Published on January 22, 2020

Downsizing isn’t going anywhere anytime soon. Millennials are no longer interested in McMansion-style homes. Their idea of enough space? 2,386 square feet, to be exact.

According to a new report from Zillow, the median square footage of single-family homes fell from 2,467 in 2015 to 2,386 in 2018 (the largest drop since 1988). Why the appetite for tight quarters? Many of today’s younger home buyers have “expressed a preference for denser, more urban homes that are more walkable to shared amenities,” according to Skylar Olsen, director of economic research for the online real-estate search company and author of the study. Smaller houses also happen to be easier to take care of: There’s less stuff to dust and fewer parts (windows, plumbing, etc.) to maintain over time. 

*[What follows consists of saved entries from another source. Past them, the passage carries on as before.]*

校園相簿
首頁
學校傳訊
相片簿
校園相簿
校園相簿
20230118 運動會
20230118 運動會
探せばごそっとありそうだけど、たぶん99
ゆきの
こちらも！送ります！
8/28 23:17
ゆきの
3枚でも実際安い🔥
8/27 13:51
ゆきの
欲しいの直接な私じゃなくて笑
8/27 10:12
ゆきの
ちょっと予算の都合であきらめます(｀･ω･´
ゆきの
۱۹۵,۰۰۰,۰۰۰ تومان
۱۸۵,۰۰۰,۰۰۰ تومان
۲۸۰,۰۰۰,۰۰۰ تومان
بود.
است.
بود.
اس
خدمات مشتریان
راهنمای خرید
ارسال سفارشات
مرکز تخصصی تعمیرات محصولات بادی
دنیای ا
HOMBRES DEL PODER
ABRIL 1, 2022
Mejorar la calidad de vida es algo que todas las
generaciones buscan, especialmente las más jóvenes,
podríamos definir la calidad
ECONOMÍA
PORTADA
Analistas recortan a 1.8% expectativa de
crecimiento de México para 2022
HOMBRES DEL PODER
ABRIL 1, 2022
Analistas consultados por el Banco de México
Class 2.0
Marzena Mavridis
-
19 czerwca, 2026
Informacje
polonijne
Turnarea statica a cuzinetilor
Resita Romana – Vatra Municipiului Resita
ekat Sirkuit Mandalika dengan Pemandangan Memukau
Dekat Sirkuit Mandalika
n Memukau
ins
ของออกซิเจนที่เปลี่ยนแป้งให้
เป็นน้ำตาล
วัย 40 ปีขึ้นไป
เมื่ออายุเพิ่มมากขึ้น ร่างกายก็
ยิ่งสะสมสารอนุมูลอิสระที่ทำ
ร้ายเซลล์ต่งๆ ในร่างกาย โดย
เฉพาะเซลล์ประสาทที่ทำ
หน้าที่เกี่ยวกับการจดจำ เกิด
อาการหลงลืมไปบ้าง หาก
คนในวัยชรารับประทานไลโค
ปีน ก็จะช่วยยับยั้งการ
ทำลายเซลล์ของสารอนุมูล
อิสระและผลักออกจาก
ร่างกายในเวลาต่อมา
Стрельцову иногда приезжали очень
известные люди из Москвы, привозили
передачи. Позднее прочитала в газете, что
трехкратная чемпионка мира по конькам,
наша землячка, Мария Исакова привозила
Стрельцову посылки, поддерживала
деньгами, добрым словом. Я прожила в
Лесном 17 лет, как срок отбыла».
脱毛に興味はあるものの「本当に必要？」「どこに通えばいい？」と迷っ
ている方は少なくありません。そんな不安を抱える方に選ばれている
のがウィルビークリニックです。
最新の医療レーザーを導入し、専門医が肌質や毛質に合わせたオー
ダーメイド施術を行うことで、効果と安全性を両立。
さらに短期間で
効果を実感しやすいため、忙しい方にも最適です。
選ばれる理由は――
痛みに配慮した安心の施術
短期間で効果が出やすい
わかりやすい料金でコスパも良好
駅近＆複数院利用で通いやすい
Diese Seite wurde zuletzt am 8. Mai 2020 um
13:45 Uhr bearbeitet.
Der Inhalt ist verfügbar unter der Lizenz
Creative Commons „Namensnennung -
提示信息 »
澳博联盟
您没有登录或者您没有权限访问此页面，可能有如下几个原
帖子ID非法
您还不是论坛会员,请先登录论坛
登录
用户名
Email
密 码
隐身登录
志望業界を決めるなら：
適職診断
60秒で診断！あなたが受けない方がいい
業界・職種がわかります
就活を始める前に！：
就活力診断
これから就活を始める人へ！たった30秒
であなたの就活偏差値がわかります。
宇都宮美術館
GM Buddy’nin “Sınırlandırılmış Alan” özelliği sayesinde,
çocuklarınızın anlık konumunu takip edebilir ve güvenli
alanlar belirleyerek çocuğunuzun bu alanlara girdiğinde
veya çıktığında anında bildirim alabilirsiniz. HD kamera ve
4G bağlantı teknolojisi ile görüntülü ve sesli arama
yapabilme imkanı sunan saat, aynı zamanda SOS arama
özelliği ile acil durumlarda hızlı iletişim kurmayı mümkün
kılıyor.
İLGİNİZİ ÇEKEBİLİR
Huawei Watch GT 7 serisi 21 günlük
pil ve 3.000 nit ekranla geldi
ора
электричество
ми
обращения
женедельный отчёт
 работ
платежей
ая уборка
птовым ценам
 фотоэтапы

If you’re accustomed to having plenty of room to roam, chopping that amount of space in half can be jarring. No one wants to be bumping into things in their own home, so it’s important to be thoughtful about what you bring inside—and what you leave behind.

De-bulk by investing in flexible storage and seating that are both handsome and handy when guests come over (poufs and folding screens are your best friends). Bright white walls will also help create the illusion that a space is larger than it really is, but that doesn’t mean you can’t have fun with color. Interior designer Jess Blumberg painted the obstructive pipes in her 780-square-foot apartment bright yellow, drawing the eye up and accentuating the height of the ceilings. 

And there’s always this trick: Take the doors off their hinges. It saves space every time, no matter the area (nursery, pantry, hallways). Remove the door from a random closet and suddenly you can hang shelves; add another piece of furniture; or, if you’re Lena Dunham’s designer, Ariel Okin, build out a wet bar. When one door closes, another one really does open.